Studie über ungleiches Einkommen: Das gebrochene Versprechen

Laut einer Studie der Hans-Böckler-Stiftung verfestigen sich die Einkommenslagen in Deutschland: Wer reich ist, bleibt es. Wer arm ist, auch.

Kinder auf einem Kinderspielplatz

Oft steht schon im Kindesalter die soziale Schicht, der man später angehören wird, fest Foto: dpa

Der soziale Aufstieg in höhere Einkommensschichten wird schwieriger in der Bundesrepublik. Und sehr reiche Leute können sich sicherer sein, ihre Einkommensvorteile auf Dauer zu behalten. Dies ergibt sich aus einer Erhebung des Wirtschafts- und Sozialwissenschaftlichen Instituts (WSI) der gewerkschaftsnahen Hans-Böckler-Stiftung. „Deutschland ist kein besonders gerechtes Land“, so Anke Hassel, wissenschaftliche Direktorin des WSI, am Montag in Berlin.

Für den Bericht hatte WSI-Forscherin Dorothee Spannagel unter anderem Daten aus dem sozio-ökonomischen Panel (SOEP) analysiert und dabei Zeitreihen aus den Jahren 1991 bis 1995 mit denen aus der Zeit zwischen 2009 und 2013 verglichen. Danach schafft es die Hälfte der Armen nicht, innerhalb von fünf Jahren aus der Armut herauszukommen. In den 90er Jahren war dieser Anteil der „verfestigten Armen“ geringer gewesen.

„Im Osten Deutschlands stehen die Chancen schlechter, aufzusteigen“, sagte Spannagel. Danach verblieb in den 90er Jahren ein gutes Viertel der ostdeutschen Armen in dieser Einkommensklasse. In jüngerer Zeit aber kam schon mehr als die Hälfte der Betroffenen über vier Jahre hinweg nicht aus der Armutsfalle heraus. Als „arm“ bezeichnete die WSI-Forscherin dabei Menschen, die weniger als 60 Prozent des mittleren Einkommens zur Verfügung hatten. Diese „Armutsgrenze“ lag zuletzt bei einem Haushaltsnettoeinkommen von monatlich 980 Euro für einen Alleinstehenden.

Wer gilt als reich?

Die Höchstverdiener bleiben immer häufiger reich in Deutschland. Als „sehr reich“ gelten in der Erhebung Leute mit einem monatlichen Einkommen von 4.900 Euro netto für einen Alleinstehenden – auch wenn sich solche Hochverdiener selbst wahrscheinlich als „Mittelschicht“ bezeichnen würden. Zwischen 1991 und 1995 konnten sich etwa die Hälfte der sehr Reichen in der obersten Einkommensklasse halten. Was aber auch bedeutet, dass jeder zweite dieser Höchstverdiener Einkommensverluste hinnehmen musste. In der Zeitreihe von 2009 bis 2013 blieben hingegen 60 Prozent auf ihrem hohen Einkommensniveau.

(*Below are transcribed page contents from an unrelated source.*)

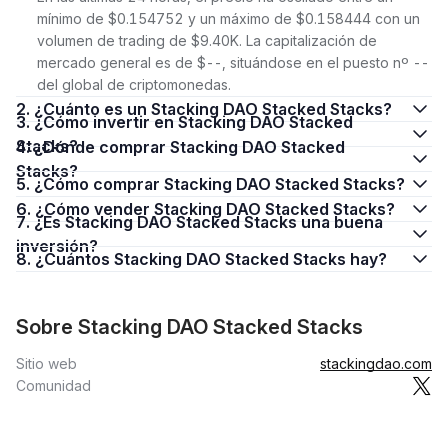
mínimo de $0.154752 y un máximo de $0.158444 con un
volumen de trading de $9.40K. La capitalización de
mercado general es de $--, situándose en el puesto nº --
del global de criptomonedas.
2. ¿Cuánto es un Stacking DAO Stacked Stacks?
3. ¿Cómo invertir en Stacking DAO Stacked
Stacks?
4. ¿Dónde comprar Stacking DAO Stacked
Stacks?
5. ¿Cómo comprar Stacking DAO Stacked Stacks?
6. ¿Cómo vender Stacking DAO Stacked Stacks?
7. ¿Es Stacking DAO Stacked Stacks una buena
inversión?
8. ¿Cuántos Stacking DAO Stacked Stacks hay?
Sobre Stacking DAO Stacked Stacks
Sitio web
stackingdao.com
Comunidad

Für Westdeutschland zeigt sich bei den mittleren Schichten eine relativ geringe Verfestigungstendenz im Vergleich zu den 90er Jahren. „Für Personen in der unteren Mitte sind die Abstiegsrisiken gestiegen, während die Chancen, aufzusteigen, gesunken sind“, heißt es in der Studie. In der oberen Mitte, das sind Leute mit einem Netto zwischen 1.630 und 2.450 Euro im Monat, sind die Abstiegsrisiken, ebenso wie bei den Wohlhabenden, inzwischen allerdings „etwas niedriger als noch zu Beginn der 90er Jahre“, so das Papier. Das gilt auch für die obere Mittelschicht in Ostdeutschland, die sich relativ gesichert wähnen kann.

Die Ungleichheit bei den Einkommen in Deutschland, der Gini-Koeffizient, ist laut der Studie auf einem neuen Höchststand (siehe unten). Die Studie zeige, „dass die Reichen heute eher reich bleiben und die Armen eher arm bleiben“, sagte Hassel.

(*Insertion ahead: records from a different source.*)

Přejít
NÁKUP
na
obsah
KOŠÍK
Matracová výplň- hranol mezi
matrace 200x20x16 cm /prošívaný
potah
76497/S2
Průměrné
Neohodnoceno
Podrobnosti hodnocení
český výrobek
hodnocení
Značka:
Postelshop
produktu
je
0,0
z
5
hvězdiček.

Die Erhebungen ergaben auch, dass Aufsteiger einen höheren Bildungsabschluss haben. Westdeutsch, Mann, vollzeitbeschäftigt, angestellt, wer über diese Parameter verfügt, hat relativ gute Chancen, dass sich das Aufstiegsversprechen erfüllt. Die Politik müsse mehr tun für gleiche Chancen auf Bildung und gegen Arbeitslosigkeit und geringfügige Beschäftigung, so Hassel weiter. Spannagel erklärte, die jüngsten Daten des Reports stammten zwar von 2013. Doch auch in jüngster Zeit hätten sich die Entwicklungen wohl kaum geändert – trotz Rekordbeschäftigung und guter Konjunktur.